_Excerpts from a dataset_
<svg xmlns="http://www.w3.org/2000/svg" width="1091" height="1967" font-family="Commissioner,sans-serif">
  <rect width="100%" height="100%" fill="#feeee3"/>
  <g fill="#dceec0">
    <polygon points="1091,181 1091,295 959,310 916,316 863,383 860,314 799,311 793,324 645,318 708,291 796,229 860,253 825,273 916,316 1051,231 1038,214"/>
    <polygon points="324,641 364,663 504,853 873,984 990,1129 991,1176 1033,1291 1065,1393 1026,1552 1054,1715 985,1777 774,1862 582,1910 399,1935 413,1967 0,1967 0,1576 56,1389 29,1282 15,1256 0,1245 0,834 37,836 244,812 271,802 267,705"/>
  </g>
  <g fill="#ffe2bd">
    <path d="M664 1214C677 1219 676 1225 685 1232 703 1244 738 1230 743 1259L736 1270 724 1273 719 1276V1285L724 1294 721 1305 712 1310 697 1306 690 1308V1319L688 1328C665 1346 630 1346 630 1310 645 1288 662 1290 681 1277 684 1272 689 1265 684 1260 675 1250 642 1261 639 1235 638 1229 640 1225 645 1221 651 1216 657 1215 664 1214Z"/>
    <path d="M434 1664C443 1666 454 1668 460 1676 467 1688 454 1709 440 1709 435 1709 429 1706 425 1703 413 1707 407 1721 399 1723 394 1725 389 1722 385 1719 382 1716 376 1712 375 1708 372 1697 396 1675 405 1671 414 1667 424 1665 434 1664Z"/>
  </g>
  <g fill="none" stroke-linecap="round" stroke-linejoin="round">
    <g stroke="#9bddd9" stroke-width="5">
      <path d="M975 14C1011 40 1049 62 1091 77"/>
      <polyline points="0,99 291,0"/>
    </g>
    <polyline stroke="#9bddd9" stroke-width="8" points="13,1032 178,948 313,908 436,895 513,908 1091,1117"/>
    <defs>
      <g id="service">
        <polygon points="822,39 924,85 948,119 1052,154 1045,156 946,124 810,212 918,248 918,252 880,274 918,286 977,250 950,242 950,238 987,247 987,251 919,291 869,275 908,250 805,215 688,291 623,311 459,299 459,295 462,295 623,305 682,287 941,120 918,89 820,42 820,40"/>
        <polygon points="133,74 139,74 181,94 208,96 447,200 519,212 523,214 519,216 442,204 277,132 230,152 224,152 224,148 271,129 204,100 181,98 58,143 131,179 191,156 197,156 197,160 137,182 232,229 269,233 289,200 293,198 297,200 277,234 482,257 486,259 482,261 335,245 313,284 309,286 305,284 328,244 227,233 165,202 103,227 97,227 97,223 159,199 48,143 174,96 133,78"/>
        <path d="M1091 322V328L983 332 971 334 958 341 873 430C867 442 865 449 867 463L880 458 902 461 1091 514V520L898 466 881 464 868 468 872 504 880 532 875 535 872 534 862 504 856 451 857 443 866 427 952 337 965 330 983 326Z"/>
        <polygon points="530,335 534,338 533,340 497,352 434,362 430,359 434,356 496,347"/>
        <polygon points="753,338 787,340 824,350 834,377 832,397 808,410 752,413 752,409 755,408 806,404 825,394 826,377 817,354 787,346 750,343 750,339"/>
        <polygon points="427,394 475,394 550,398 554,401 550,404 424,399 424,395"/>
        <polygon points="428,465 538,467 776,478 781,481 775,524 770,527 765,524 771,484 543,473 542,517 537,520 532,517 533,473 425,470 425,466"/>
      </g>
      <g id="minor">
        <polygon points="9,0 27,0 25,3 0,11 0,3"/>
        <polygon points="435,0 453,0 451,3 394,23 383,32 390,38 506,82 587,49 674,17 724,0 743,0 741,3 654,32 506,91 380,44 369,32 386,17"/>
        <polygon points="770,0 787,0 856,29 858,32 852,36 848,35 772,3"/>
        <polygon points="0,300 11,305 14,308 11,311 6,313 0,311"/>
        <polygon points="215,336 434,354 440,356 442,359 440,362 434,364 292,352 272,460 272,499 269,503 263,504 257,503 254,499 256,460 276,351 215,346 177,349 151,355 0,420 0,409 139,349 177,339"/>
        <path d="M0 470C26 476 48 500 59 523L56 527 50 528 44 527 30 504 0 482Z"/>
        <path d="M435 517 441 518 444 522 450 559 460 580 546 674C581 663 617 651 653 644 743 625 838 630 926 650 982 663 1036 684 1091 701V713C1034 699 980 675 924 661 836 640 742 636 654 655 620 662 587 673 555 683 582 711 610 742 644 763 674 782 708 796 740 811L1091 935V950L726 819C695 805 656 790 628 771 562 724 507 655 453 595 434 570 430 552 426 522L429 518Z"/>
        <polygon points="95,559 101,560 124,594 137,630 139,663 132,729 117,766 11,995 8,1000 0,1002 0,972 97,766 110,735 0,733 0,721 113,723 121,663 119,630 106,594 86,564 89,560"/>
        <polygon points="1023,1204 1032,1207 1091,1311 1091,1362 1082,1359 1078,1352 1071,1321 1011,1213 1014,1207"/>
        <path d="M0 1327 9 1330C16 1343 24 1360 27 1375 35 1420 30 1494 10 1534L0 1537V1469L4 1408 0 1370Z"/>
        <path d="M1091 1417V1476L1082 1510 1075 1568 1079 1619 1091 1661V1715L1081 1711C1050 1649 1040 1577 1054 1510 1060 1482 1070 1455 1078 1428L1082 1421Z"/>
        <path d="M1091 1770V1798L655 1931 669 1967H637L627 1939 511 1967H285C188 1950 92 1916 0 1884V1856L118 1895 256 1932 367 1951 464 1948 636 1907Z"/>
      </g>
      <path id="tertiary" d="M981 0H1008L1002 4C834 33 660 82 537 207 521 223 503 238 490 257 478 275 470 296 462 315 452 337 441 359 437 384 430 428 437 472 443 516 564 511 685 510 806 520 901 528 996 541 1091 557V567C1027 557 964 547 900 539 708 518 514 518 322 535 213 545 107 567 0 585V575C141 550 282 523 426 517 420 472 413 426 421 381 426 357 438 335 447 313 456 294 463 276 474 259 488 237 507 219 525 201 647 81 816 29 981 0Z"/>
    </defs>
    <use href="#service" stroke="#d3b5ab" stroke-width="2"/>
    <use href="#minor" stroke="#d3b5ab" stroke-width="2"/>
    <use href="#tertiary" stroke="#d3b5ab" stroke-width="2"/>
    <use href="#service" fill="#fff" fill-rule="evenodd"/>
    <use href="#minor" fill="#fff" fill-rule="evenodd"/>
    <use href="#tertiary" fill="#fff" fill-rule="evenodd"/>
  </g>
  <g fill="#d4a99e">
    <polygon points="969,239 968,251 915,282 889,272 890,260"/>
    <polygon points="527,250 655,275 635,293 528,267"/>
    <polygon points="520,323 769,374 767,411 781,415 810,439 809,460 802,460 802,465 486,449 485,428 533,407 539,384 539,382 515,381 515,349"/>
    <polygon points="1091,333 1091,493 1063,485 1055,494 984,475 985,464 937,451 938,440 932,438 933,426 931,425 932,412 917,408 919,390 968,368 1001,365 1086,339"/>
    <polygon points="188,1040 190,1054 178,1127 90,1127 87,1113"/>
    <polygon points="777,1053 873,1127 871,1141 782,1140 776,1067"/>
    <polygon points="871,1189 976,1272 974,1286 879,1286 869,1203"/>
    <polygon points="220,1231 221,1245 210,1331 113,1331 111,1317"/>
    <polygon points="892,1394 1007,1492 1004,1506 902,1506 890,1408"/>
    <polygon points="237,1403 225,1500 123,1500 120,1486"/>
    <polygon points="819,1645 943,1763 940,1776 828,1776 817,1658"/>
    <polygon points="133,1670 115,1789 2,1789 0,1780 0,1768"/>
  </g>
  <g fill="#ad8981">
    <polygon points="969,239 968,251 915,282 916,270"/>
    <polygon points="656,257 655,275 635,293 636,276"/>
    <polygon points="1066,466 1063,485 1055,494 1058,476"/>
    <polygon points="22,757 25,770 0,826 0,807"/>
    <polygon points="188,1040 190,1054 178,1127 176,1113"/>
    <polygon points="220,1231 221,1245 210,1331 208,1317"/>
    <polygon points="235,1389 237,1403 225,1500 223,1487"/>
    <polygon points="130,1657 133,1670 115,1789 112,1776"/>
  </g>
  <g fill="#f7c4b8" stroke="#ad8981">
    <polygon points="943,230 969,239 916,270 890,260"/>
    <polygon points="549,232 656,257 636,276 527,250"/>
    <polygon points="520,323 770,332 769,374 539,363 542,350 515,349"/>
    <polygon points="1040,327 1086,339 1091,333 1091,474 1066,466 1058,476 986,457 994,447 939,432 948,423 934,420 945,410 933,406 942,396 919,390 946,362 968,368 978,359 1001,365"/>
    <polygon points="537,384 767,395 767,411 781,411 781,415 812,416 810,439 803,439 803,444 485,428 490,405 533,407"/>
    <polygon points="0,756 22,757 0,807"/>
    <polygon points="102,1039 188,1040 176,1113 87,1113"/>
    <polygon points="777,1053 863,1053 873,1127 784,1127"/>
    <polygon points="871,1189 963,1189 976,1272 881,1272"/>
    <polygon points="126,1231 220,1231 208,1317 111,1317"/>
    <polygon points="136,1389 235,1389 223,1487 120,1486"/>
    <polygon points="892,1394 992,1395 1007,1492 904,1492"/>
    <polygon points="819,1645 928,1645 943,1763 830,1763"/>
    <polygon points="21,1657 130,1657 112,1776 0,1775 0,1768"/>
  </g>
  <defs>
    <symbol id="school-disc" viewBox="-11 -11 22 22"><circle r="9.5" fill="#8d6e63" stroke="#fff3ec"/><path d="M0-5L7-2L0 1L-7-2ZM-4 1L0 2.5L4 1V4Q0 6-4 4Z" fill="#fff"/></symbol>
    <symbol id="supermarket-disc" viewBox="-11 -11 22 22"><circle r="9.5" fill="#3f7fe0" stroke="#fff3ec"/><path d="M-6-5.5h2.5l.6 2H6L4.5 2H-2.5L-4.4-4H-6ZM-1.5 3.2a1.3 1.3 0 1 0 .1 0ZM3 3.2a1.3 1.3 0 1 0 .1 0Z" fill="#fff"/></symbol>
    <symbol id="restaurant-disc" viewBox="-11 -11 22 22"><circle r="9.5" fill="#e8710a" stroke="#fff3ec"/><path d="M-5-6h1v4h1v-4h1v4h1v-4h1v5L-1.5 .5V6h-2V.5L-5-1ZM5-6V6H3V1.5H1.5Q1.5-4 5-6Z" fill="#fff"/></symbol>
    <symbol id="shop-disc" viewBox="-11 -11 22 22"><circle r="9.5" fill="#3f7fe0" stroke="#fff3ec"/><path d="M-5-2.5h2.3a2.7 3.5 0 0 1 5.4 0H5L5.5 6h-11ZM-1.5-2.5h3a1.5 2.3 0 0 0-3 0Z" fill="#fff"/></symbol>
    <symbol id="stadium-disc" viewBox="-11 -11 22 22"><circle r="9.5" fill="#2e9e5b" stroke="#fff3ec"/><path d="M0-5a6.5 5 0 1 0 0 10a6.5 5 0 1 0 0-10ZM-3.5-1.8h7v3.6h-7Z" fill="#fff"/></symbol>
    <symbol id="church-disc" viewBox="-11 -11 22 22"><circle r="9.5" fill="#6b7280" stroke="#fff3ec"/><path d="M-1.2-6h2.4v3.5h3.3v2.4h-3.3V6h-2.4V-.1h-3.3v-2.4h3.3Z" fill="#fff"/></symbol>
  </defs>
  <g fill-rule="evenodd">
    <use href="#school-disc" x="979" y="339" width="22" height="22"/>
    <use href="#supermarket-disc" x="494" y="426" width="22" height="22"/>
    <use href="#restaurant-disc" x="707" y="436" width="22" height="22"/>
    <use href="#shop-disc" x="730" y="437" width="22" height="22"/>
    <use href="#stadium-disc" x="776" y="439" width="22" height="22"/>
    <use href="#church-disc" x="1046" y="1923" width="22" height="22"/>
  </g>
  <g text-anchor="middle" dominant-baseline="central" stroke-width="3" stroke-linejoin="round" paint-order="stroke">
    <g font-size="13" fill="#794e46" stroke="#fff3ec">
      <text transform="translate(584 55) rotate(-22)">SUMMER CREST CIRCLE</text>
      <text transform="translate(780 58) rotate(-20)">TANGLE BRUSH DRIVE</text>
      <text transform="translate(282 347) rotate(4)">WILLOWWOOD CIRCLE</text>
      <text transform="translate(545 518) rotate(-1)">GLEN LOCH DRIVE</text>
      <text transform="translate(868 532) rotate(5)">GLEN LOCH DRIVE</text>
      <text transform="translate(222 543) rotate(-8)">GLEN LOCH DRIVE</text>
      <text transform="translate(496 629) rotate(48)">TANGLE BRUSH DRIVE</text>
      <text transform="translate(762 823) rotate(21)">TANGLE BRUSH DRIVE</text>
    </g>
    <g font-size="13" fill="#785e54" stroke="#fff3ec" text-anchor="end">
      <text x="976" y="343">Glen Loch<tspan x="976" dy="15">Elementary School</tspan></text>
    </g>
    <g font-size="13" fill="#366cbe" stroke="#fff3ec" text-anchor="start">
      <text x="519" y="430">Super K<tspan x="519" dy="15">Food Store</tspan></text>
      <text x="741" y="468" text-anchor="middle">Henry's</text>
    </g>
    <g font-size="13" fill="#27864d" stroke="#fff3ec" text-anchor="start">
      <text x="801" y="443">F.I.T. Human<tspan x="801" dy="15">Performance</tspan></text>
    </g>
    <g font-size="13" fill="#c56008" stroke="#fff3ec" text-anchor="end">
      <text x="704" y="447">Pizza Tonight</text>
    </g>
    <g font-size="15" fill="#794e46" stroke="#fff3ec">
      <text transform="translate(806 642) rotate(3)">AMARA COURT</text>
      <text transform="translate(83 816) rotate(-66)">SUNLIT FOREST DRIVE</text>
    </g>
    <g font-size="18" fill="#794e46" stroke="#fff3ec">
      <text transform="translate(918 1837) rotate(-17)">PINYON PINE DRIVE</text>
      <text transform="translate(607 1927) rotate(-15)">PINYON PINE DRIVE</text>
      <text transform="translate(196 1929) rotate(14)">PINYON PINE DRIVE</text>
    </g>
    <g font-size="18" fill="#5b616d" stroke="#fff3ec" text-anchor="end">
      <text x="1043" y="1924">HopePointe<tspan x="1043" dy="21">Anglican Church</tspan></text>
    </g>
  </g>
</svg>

==

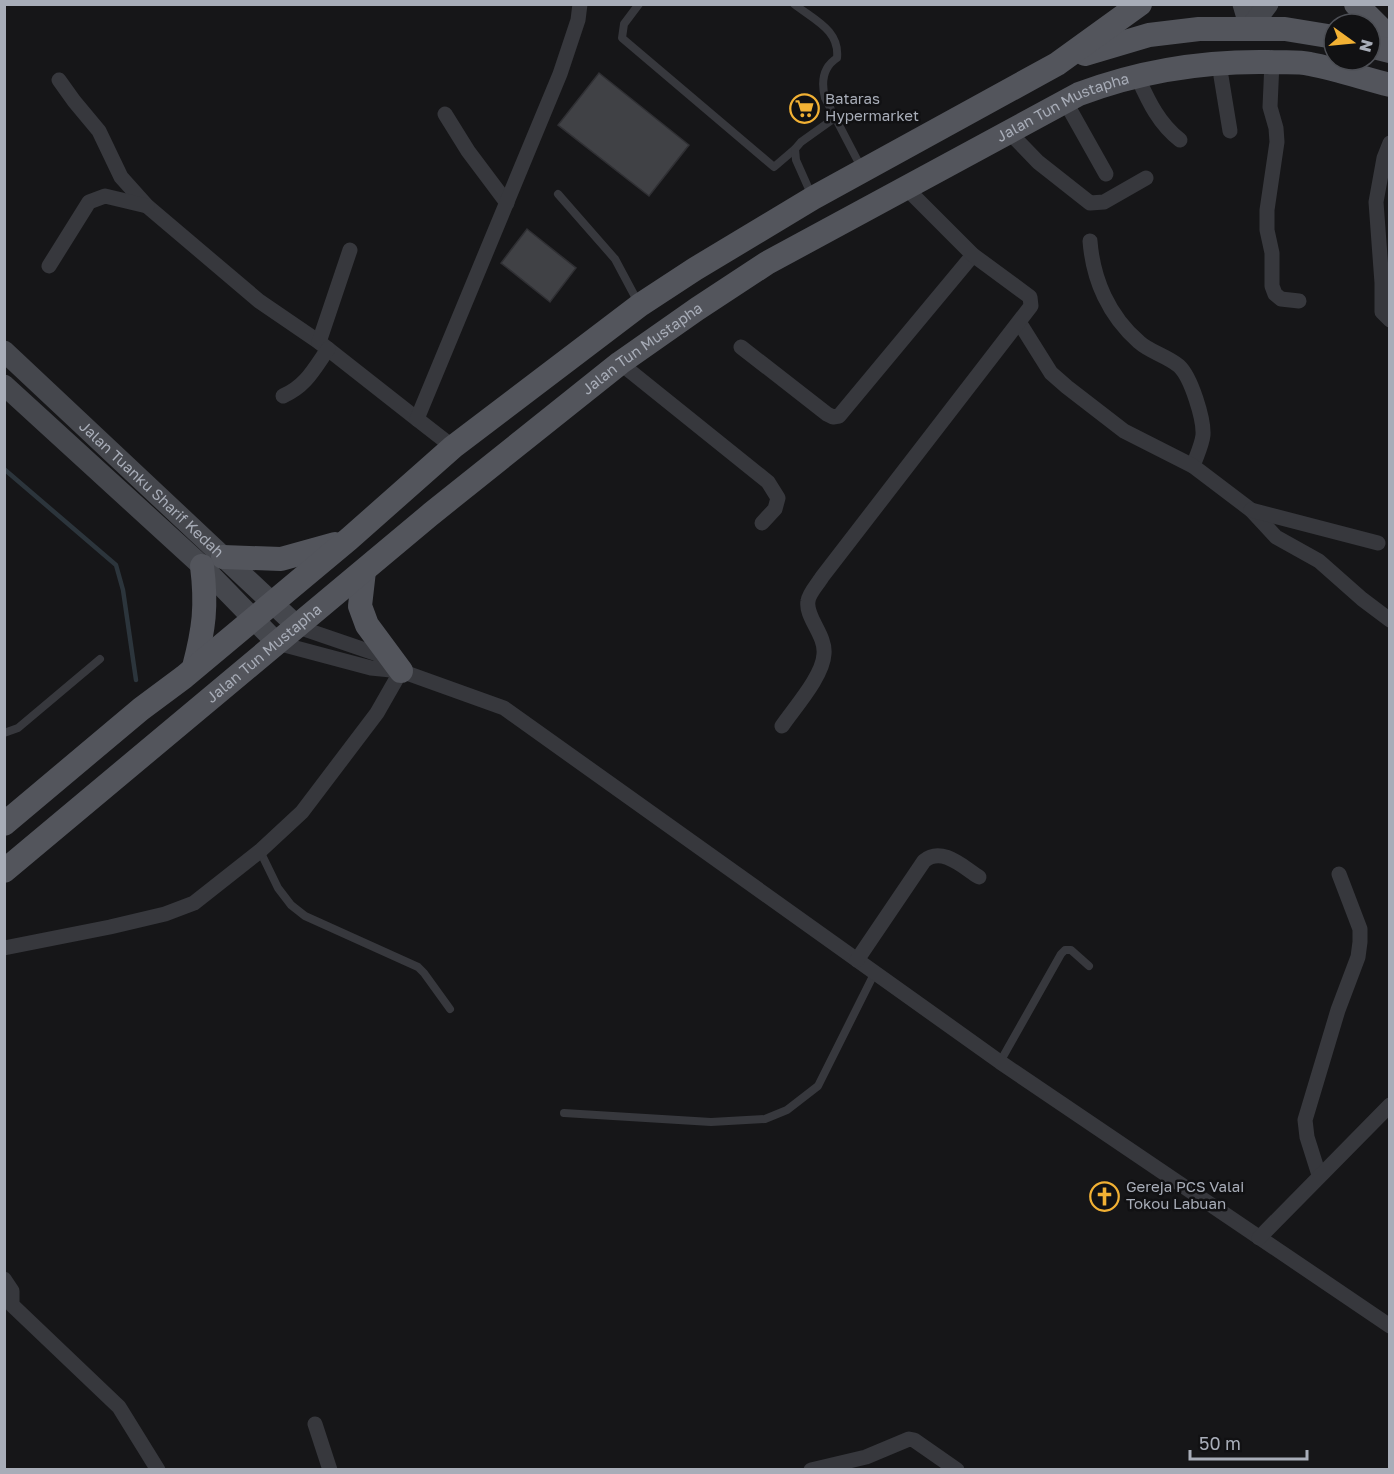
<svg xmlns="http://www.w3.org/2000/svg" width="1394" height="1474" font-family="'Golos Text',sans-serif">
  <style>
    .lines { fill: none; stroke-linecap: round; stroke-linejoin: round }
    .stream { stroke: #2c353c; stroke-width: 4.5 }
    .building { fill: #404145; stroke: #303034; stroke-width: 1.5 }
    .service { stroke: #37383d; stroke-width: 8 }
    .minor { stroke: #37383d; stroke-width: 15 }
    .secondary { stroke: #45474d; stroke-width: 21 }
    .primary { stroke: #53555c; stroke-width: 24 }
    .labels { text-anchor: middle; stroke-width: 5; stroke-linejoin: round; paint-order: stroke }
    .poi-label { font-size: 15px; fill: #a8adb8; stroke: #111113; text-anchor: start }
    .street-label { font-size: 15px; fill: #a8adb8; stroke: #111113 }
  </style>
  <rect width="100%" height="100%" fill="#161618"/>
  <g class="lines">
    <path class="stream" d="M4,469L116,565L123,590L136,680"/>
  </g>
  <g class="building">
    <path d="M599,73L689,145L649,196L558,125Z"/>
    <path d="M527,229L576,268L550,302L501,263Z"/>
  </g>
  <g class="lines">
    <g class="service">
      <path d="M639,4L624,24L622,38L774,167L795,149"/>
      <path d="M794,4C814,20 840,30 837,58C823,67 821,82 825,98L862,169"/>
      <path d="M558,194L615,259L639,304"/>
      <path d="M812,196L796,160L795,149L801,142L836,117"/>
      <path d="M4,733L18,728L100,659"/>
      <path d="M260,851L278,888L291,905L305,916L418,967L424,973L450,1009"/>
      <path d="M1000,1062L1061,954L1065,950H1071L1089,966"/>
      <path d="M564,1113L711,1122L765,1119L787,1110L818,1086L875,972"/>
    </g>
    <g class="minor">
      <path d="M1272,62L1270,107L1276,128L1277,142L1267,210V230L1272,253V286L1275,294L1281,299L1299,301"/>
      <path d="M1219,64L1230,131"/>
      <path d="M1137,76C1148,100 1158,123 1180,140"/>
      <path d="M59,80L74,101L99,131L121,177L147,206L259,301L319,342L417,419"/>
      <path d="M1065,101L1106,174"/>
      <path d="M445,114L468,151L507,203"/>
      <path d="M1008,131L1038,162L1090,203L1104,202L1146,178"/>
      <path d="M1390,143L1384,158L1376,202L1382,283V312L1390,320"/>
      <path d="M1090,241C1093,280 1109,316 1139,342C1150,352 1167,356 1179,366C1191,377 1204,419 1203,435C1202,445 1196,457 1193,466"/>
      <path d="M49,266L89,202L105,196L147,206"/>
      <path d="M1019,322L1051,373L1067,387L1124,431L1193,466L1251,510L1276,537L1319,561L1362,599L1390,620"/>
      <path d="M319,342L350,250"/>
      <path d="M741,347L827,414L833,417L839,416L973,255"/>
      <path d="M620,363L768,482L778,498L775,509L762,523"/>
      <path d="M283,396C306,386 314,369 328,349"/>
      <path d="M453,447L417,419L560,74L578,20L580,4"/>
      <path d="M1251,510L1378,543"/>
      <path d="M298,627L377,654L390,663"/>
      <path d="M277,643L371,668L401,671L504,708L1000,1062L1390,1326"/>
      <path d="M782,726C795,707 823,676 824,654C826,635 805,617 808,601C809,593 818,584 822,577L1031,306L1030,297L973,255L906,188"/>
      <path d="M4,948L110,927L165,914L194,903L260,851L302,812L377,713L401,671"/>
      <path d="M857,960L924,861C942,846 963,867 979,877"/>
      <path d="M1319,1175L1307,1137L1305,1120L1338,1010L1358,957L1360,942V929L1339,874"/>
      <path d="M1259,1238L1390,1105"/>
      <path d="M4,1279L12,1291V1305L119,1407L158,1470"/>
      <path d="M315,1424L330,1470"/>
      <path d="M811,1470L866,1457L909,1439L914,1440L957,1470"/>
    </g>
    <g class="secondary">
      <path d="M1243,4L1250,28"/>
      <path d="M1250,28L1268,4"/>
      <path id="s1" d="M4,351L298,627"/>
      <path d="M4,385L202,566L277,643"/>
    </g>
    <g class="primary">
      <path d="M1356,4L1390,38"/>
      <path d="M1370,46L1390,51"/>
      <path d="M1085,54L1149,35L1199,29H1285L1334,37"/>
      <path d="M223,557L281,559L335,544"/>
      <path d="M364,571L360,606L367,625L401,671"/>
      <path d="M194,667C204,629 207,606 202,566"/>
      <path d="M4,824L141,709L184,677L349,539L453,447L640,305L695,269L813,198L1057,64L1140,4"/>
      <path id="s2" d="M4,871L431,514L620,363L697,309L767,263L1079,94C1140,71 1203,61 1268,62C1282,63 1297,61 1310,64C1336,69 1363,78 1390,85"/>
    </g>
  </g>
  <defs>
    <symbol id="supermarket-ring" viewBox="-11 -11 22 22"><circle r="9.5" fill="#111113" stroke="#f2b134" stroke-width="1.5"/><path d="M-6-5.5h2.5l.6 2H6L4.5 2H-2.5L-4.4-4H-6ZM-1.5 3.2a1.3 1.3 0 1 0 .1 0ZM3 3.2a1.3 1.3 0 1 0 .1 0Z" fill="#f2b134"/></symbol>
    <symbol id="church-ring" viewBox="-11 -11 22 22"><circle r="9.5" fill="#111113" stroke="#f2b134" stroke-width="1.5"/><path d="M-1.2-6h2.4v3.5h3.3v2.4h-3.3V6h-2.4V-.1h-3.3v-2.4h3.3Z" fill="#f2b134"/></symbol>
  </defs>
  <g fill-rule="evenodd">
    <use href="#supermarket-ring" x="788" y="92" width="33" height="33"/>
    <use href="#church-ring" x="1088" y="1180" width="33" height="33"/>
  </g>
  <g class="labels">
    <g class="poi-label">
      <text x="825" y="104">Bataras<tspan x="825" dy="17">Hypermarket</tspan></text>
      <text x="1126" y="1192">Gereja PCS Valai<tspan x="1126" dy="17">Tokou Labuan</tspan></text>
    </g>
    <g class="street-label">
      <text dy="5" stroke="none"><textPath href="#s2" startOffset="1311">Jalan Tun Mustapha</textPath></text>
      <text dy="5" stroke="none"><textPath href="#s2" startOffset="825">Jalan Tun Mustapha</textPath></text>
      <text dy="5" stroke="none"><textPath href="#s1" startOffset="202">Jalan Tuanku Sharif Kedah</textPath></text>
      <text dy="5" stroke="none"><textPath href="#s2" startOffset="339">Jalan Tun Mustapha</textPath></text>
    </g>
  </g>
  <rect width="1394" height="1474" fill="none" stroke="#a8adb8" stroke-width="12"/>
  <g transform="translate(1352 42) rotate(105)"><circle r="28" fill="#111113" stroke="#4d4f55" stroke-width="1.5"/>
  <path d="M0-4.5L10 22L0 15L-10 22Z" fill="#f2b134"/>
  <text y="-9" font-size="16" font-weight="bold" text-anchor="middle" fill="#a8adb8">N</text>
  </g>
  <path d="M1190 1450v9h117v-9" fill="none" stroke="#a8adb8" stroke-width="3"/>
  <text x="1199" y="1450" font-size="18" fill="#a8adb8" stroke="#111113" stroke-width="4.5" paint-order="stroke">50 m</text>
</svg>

_Your goal_
Which lines of the data hold the string "linecap"? Return each of them.

_Exercise output_
  <g fill="none" stroke-linecap="round" stroke-linejoin="round">
    .lines { fill: none; stroke-linecap: round; stroke-linejoin: round }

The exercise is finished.